Patients who have had a stroke with severe cognitive dysfunction usually receive manual therapy with hand guidance, physical therapy using a tilt table or automatic bicycle, but voluntary muscle movements are limited using these therapies. With the SRM, patients can participate actively in the supervision and instructions from the physical therapist before and after the training. In addition, the SRM training system is a machine that physical therapist can use effectively for rehabilitation because it requires less time and effort to compare traditional gait training.

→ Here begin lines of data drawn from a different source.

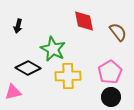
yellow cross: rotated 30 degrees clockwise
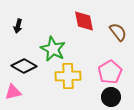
black diamond: moved 4 px left, 2 px up
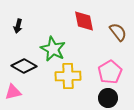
black circle: moved 3 px left, 1 px down
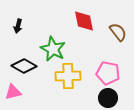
pink pentagon: moved 2 px left, 1 px down; rotated 30 degrees counterclockwise
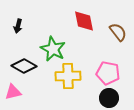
black circle: moved 1 px right
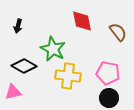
red diamond: moved 2 px left
yellow cross: rotated 10 degrees clockwise
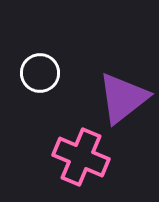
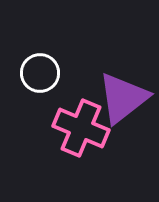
pink cross: moved 29 px up
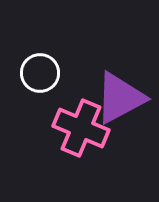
purple triangle: moved 3 px left; rotated 10 degrees clockwise
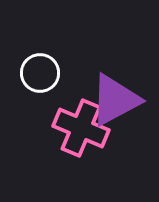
purple triangle: moved 5 px left, 2 px down
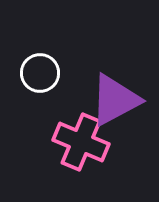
pink cross: moved 14 px down
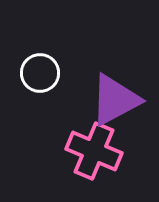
pink cross: moved 13 px right, 9 px down
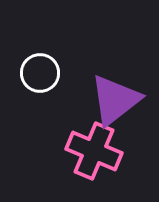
purple triangle: rotated 10 degrees counterclockwise
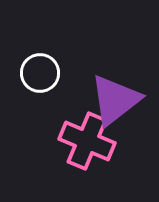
pink cross: moved 7 px left, 10 px up
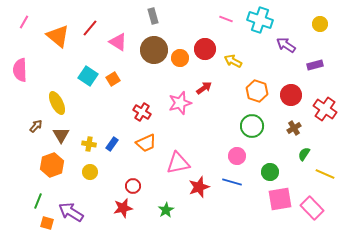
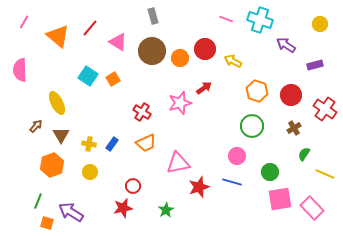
brown circle at (154, 50): moved 2 px left, 1 px down
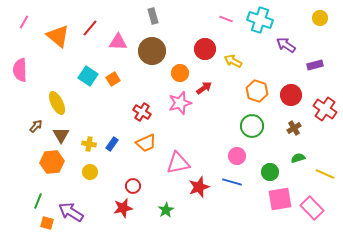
yellow circle at (320, 24): moved 6 px up
pink triangle at (118, 42): rotated 30 degrees counterclockwise
orange circle at (180, 58): moved 15 px down
green semicircle at (304, 154): moved 6 px left, 4 px down; rotated 40 degrees clockwise
orange hexagon at (52, 165): moved 3 px up; rotated 15 degrees clockwise
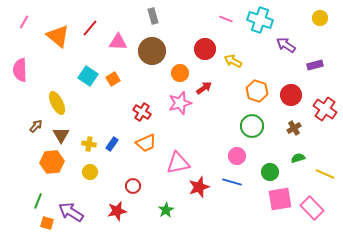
red star at (123, 208): moved 6 px left, 3 px down
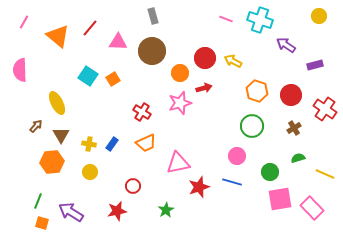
yellow circle at (320, 18): moved 1 px left, 2 px up
red circle at (205, 49): moved 9 px down
red arrow at (204, 88): rotated 21 degrees clockwise
orange square at (47, 223): moved 5 px left
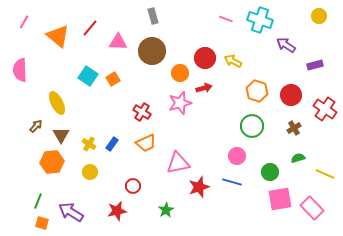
yellow cross at (89, 144): rotated 24 degrees clockwise
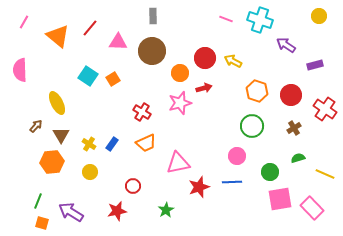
gray rectangle at (153, 16): rotated 14 degrees clockwise
blue line at (232, 182): rotated 18 degrees counterclockwise
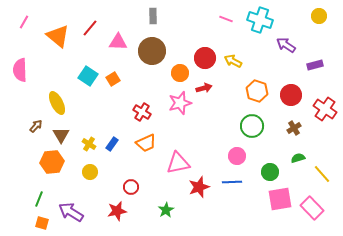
yellow line at (325, 174): moved 3 px left; rotated 24 degrees clockwise
red circle at (133, 186): moved 2 px left, 1 px down
green line at (38, 201): moved 1 px right, 2 px up
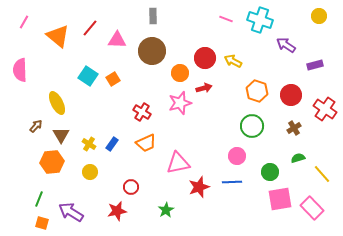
pink triangle at (118, 42): moved 1 px left, 2 px up
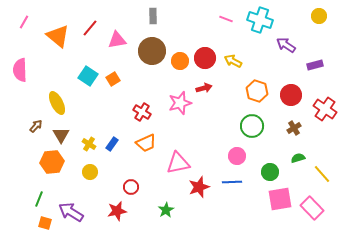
pink triangle at (117, 40): rotated 12 degrees counterclockwise
orange circle at (180, 73): moved 12 px up
orange square at (42, 223): moved 3 px right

Various effects can be expected from the SRM training. First, if the patient is unable to stand independently, they can gradually strengthen their leg muscles by adjusting the SRM inclination, which reduces the load. By unloading a part of the body, the patient can perform a resistive closed kinetic exercise and improve leg muscle strength by repeating knee extension and flexion voluntarily. Previous studies have shown that weight bearing and stepping significantly improve locomotor capacity, which in turn supports the effect of the SRM [29,30]. Second, by reducing the influence of gravity and the patient’s weight, a patient’s range of motion can be easily controlled. This may lead to an increase in the patient’s self-perceived performance and reduce anxiety and muscle guarding during the exercise through lower extremity flexion. Even post-stroke patients with cognitive decline can be actively involved. Finally, additional benefits of SRM use may be related to the psychosocial aspect of rehabilitation. The SRM allowed the patients to become active participants in their physical therapy. With an increase in the inclination angle and the number of repetitions during the training, the patients’ lower extremity strength improved and this may have motivated them. It was a positive way to obtain feedback on the improvement of leg muscle strength in patients who could not stand independently prior to the training. SRM use appeared to improve patients’ self-esteem and compliance with the therapy and to motivate them toward standing independently.

However, it is not necessary to continue with the training if the strength and function of the lower limbs have sufficiently improved to perform stand-up and squatting exercises independently.

According to the patients’ reports and personal interactions with them, their attitude had generally changed positively to training with the SRM. Regaining independent gait function is often considered a primary goal of post-stroke rehabilitation, and it is possible to start training early with the SRM, which may serve as a motivating factor.

Some limitations hinder the generalizability of our results. First, this study was based on a small sample size and was conducted at one tertiary hospital without a control group. Second, post-stroke patients with severe cognitive impairment were included, but the severity of their neurological impairment was varied. Third, the retrospective research design was a limitation.

5. Conclusions

Muscle strengthening with the SRM in post-stroke patients with severe cognitive impairment is readily applicable and safe when used as part of an inpatient rehabilitation program. SRM training with conventional rehabilitation in post-stroke patients can increase the total amount of training to promote motor recovery and reduce the amount of work required by physical therapists.